## WORK INSTRUCTIONS
Express the data below as a JSON list of strings, with one string per line and blank lines omitted.

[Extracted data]
____________
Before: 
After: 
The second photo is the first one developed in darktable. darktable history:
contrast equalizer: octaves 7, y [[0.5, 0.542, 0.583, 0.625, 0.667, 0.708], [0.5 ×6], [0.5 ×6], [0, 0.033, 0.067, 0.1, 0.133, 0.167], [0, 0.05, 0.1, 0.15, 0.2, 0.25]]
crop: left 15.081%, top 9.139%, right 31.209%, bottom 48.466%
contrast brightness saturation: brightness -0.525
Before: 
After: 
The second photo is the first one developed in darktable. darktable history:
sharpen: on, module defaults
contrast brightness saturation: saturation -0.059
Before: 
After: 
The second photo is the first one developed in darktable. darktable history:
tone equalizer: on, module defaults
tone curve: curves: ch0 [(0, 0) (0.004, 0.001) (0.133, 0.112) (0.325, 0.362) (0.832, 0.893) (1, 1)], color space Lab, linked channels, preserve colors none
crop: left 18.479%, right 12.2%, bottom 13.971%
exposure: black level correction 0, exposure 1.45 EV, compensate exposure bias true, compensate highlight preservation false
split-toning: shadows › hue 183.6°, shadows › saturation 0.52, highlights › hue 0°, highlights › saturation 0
____________
## TASK SOLUTION
[
  "Before: ",
  "After: ",
  "The second photo is the first one developed in darktable. darktable history:",
  "contrast equalizer: octaves 7, y [[0.5, 0.542, 0.583, 0.625, 0.667, 0.708], [0.5 ×6], [0.5 ×6], [0, 0.033, 0.067, 0.1, 0.133, 0.167], [0, 0.05, 0.1, 0.15, 0.2, 0.25]]",
  "crop: left 15.081%, top 9.139%, right 31.209%, bottom 48.466%",
  "contrast brightness saturation: brightness -0.525",
  "Before: ",
  "After: ",
  "The second photo is the first one developed in darktable. darktable history:",
  "sharpen: on, module defaults",
  "contrast brightness saturation: saturation -0.059",
  "Before: ",
  "After: ",
  "The second photo is the first one developed in darktable. darktable history:",
  "tone equalizer: on, module defaults",
  "tone curve: curves: ch0 [(0, 0) (0.004, 0.001) (0.133, 0.112) (0.325, 0.362) (0.832, 0.893) (1, 1)], color space Lab, linked channels, preserve colors none",
  "crop: left 18.479%, right 12.2%, bottom 13.971%",
  "exposure: black level correction 0, exposure 1.45 EV, compensate exposure bias true, compensate highlight preservation false",
  "split-toning: shadows › hue 183.6°, shadows › saturation 0.52, highlights › hue 0°, highlights › saturation 0"
]